A slide in one of Pablos Holman’s popular TED Talks simply reads “I’m a bada**.”

It’s true. The hacker turned futurist, and recently announced Interchange Madrid keynote speaker, is edgy and honest—exactly what you want in an inventor who’s heading up a lab devoted to finding solutions to some of the world’s biggest problems.

Mosquito death ray

Take malaria for example. Holman draws on his hacker roots to come up with an effective, yet oddly entertaining way to solve this disease that kills nearly a million Africans every year.

Using consumer electronics, Holman and his cohorts at Intellectual Labs in Seattle developed a lethal laser that targets the female mosquito that carries the disease.

“As long as it’s not cute, you can kill it,” Holman jokingly exclaims in one of his insanely popular TEDx Talks.

The lab’s laser can identify the female mosquito and zap it with a blast of lethal energy. You can see some super slow-motion highlights here

The laser array can be placed around schools, homes, villages, even crops. Pablos says it’s a plan even PETA can get behind, pointing to the fact that there aren’t a lot of people advocating for the humane treatment of a mosquito.

Hacktivism

Pablos’ brand of humanitarianism has been honed from his days as a hacker. He’s well known for exposing flaws in new chipped credit cards that made it easy for identity thieves to steal sensitive information. Or that time he put a tablet on wheels and drove it around conferences, collecting logon credentials and proudly displaying them on the screen.

These (possibly illegal) techniques inspired Pablos to approach problem solving from the standpoint of a hacker. By generating a protocol diagram, Pablos and his fellow scientists can identify every point where they can attack. 

The future for this futurist

Pablos and his brain trust are taking this same approach to finding a fix for some of the biggest issues facing our planet.

Worried about our nation’s mounting stockpile of nuclear waste? By hacking the problem, Pablos figures it’s possible to create a reactor that can re-burn this spent nuclear fuel to create carbon-free energy for the foreseeable future.

What about protecting coastal cities from being flattened by intense tropical storms? Pablos has hacked a way to rob storms of the energy they need, cooling the surface of the ocean. Slowing and possibly even reversing the effects of global warming?
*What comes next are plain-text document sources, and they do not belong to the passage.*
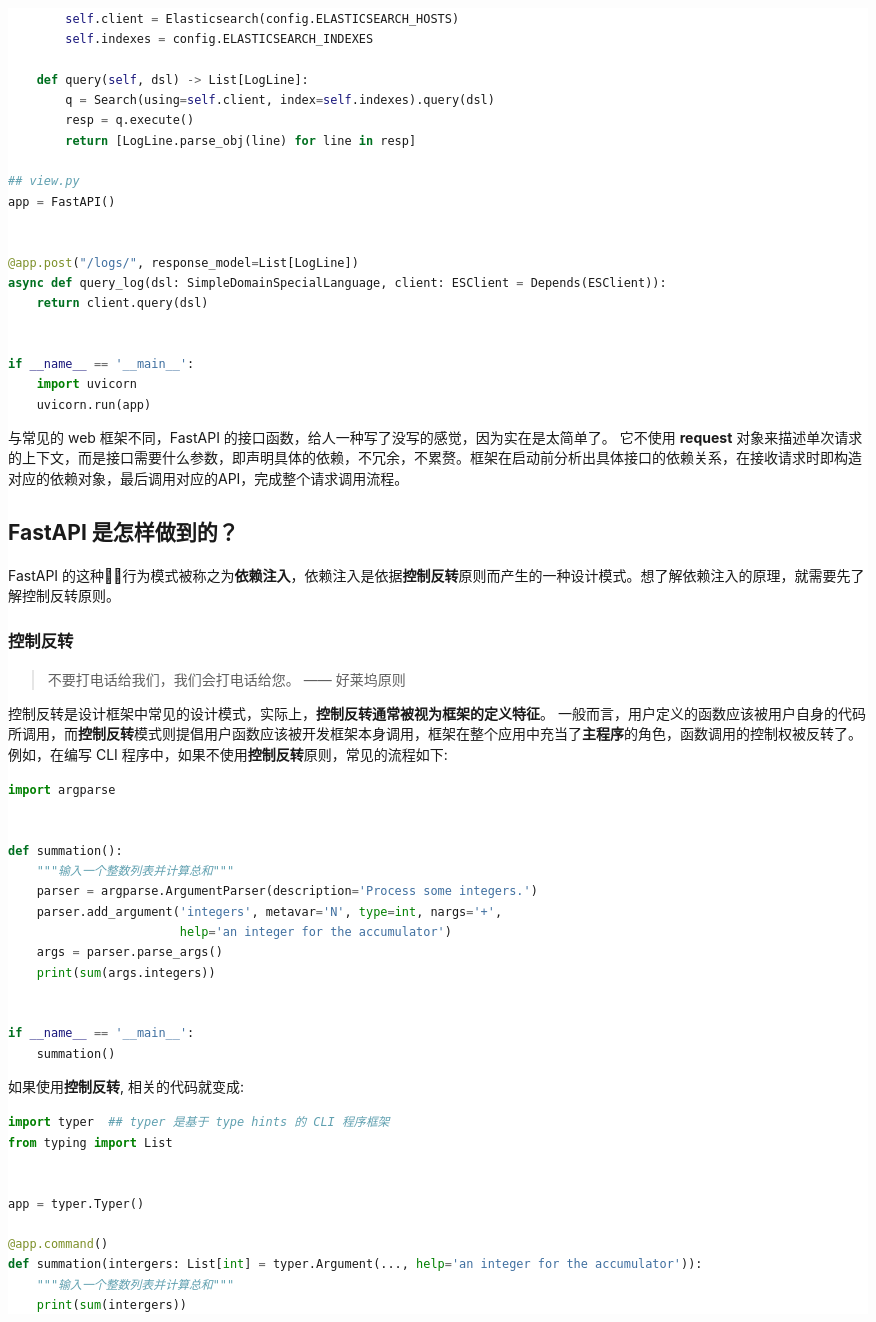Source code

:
 ```python
        self.client = Elasticsearch(config.ELASTICSEARCH_HOSTS)
        self.indexes = config.ELASTICSEARCH_INDEXES
    
    def query(self, dsl) -> List[LogLine]:
        q = Search(using=self.client, index=self.indexes).query(dsl)
        resp = q.execute()
        return [LogLine.parse_obj(line) for line in resp]

## view.py
app = FastAPI()


@app.post("/logs/", response_model=List[LogLine])
async def query_log(dsl: SimpleDomainSpecialLanguage, client: ESClient = Depends(ESClient)):
    return client.query(dsl)


if __name__ == '__main__':
    import uvicorn
    uvicorn.run(app)
```
与常见的 web 框架不同，FastAPI 的接口函数，给人一种写了没写的感觉，因为实在是太简单了。
它不使用 **request** 对象来描述单次请求的上下文，而是接口需要什么参数，即声明具体的依赖，不冗余，不累赘。框架在启动前分析出具体接口的依赖关系，在接收请求时即构造对应的依赖对象，最后调用对应的API，完成整个请求调用流程。

## FastAPI 是怎样做到的？
FastAPI 的这种行为模式被称之为**依赖注入**，依赖注入是依据**控制反转**原则而产生的一种设计模式。想了解依赖注入的原理，就需要先了解控制反转原则。
### 控制反转
> 不要打电话给我们，我们会打电话给您。  —— 好莱坞原则

控制反转是设计框架中常见的设计模式，实际上，**控制反转通常被视为框架的定义特征**。
一般而言，用户定义的函数应该被用户自身的代码所调用，而**控制反转**模式则提倡用户函数应该被开发框架本身调用，框架在整个应用中充当了**主程序**的角色，函数调用的控制权被反转了。
例如，在编写 CLI 程序中，如果不使用**控制反转**原则，常见的流程如下:
```python
import argparse


def summation():
    """输入一个整数列表并计算总和"""
    parser = argparse.ArgumentParser(description='Process some integers.')
    parser.add_argument('integers', metavar='N', type=int, nargs='+',
                        help='an integer for the accumulator')
    args = parser.parse_args()
    print(sum(args.integers))


if __name__ == '__main__':
    summation()
```
如果使用**控制反转**, 相关的代码就变成:
```python
import typer  ## typer 是基于 type hints 的 CLI 程序框架
from typing import List


app = typer.Typer()

@app.command()
def summation(intergers: List[int] = typer.Argument(..., help='an integer for the accumulator')):
    """输入一个整数列表并计算总和"""
    print(sum(intergers))


```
Pablos’ plan involves helium balloons and a super long garden hose.

“It used to be you had to die to innovate,” he says. “Experiments used to hinge or who survived and who ultimately did not.”

Pablos’ vision is to innovate in less than a generation.

Be kind to robots

Robots are becoming more skilled. I mean, have you seen this recent YouTube clip from Boston Dynamics? It vaguely resembles the scene from Jurassic Park where a group of velociraptors stalks two young children in the park’s kitchen.

These clips, along with other examples of advancing robot intelligence, prove that we’re approaching a new age.

“Something important is about to happen,” said Pablos. “Robots are coming to take your job, they’re coming to drive your car, they’re coming to do all kinds of things that you do right now.

“They’re going to perform surgery, they’re going to take every remedial, repetitive, dangerous job that humans are trying to do now.”

In anticipation of when machines finally become our overlords, Pablos suggests we be more compassionate towards the robots who make our everyday lives a little easier. Shower Siri with praise, show your appreciation for Alexa, don’t forget to give Google some love every now and then. It may seem ironic, but Pablos suggests that we need to take the lead when it comes to teaching these non-human AI assistants a little lesson about humanity.

“Right now we are terrible role models for robots,” he said.

Pablos’ hope is that perhaps robots will follow suit if they see us taking care of each other’s psychological wellbeing. And when the time finally comes when our jobs are replaced by robots, Pablos says we should do what humans are uniquely good at doing—figuring out how to take care of other humans.